Bugün, 25 Nisan 2024 Perşembe

Selim EROĞLU


O BİR EFSANEYDİ


Tam Ramazan´a girerken efsane boksör-kahraman Muhammet Ali, Hakk´ın rahmetine kavuştu. Muhammet Ali, bizim çocukluğumuzun efsane kahramanıydı. Maçları, saat farkından dolayı sabaha karşı yayınlanırdı. Bütün ülke bokstan anlasın anlamasın uykusundan fedakarlık yaparak Muhammet Ali´nin maçlarını seyrederdi.

Aslında boks sporu bizim kültürümüze tersti, buna rağmen Muhammet Ali´nin her yumruğu bizim için yeni bir zafer olurdu. Attığı her yumruk, zalime indirilmiş bir darbeydi. O; ezilmişlerin sesiydi, mazlumların nefesiydi, gençliğin hevesiydi,gönüllerin fatihiydi.

Cesurdu. Hakk´ın sesini haykırmaktan çekinmezdi. ?Kelebek gibi uçarım, arı gibi sokarım? diyerek cesaretini ortaya koyuyordu.

Kendisi bir siyahiydi. Siyahi olduğu için birçok kısıtlamalara maruz kalmıştı. Dünya şampiyonu olmasına rağmen ülkesinde sadece beyazlara servis yapılan bir lokantada kendisine servis yapılmamasını protesto için altın madalyasını nehre fırlatıp atmıştır. ?Yere batsın sizin ırkçılığınız? demiştir. 22 yaşında dünya şampiyonu olduktan sonra Müslümanlığı seçmesi ve Muhammet

Ali ismini alması emperyalistlerce hiçbir zaman kabullenilmemiştir.

Sadece Müslüman bir siyahi olduğu için ırkçılarca ve İslam düşmanlarınca asla kabul görmemiştir. Nerede medeni Avrupa, nerede medeni Amerika? Bunlar lafa gelince Hz. Ömer gibi, icraata gelince Turist Ömer gibi. Bunu, son olaylarda Almanya´nın tavrında bir kez daha gördük. Kendimizi kandırmayalım, İslam düşmanlığı olunca bunlar yek-vücut olurlar. Çünkü küfür tek millettir.

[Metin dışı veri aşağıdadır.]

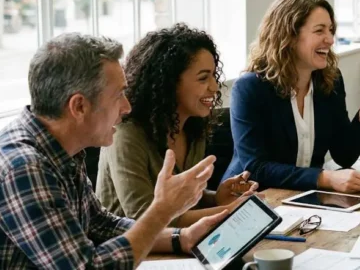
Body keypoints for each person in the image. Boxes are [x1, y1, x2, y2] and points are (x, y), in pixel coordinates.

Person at [0, 33, 232, 269]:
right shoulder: (22, 168)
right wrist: (162, 210)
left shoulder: (63, 148)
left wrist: (179, 237)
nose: (127, 107)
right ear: (79, 106)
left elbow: (99, 225)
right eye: (119, 94)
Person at [226, 0, 360, 193]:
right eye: (319, 30)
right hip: (251, 200)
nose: (330, 40)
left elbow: (344, 155)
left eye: (331, 30)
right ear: (289, 36)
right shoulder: (250, 88)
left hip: (302, 198)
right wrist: (325, 178)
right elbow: (256, 168)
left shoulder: (330, 81)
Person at [96, 23, 257, 227]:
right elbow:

Muhammet Ali, sadece bir boksör değildi. O bütün ezilmişlerin ve inanmışların sembolüydü. Mesela; ?Ben sigara içmem ama bir kibrit paketi taşırım cebimde. Ne zaman bir günah işlemeye kalksam, bir kibrit yakarım. Elime tutarım ve kendi kendime derim ki, Ali sen bu ateşe dayanamıyorsun, cehennem ateşine nasıl dayanacaksın? diyecek kadar müslümanca bir tavır geliştirmişti.

Mesela; Hollywood Bulvarı´na yıldızı konulmak istendiğinde ?Ben Peygamberimin ismini taşıyorum, O´nun ismini ayaklar altına yazdırtmam? diyerek reddetmişti. Mesela: ?Bir hayatımız var, yakında geçmişte kalacak, yalnızca Allah için yaptıklarımız sonsuza dek bâki kalacak? diyecek kadar teslim olmuştu İslam´a. ?Vietnamlılar bana kötülük yapmadı ki onlara karşı savaşayım? diyerek bugün de devam eden anlamsız savaşlara karşı koydu. Bu tavrından dolayı unvanları elinden alındı. Toplumdan tecrit edildi.

O hiçbir zaman hak ve hakikati kendi üslubunca haykırmaktan geri durmadı. İşte tam bu yüzden sevildi, gönüllere taht kurdu. O yüzden bütün ezilmişlerin ilham kaynağı ve kahramanı oldu.

Bizim de Muhammet Ali´yi sevmemiz sadece boksör olduğu için değil, tam da bu özelliklerinden dolayıdır. Evet bu dünyadan bir efsane geçti. Allah rahmet eylesin. Mekanı cennet olsun.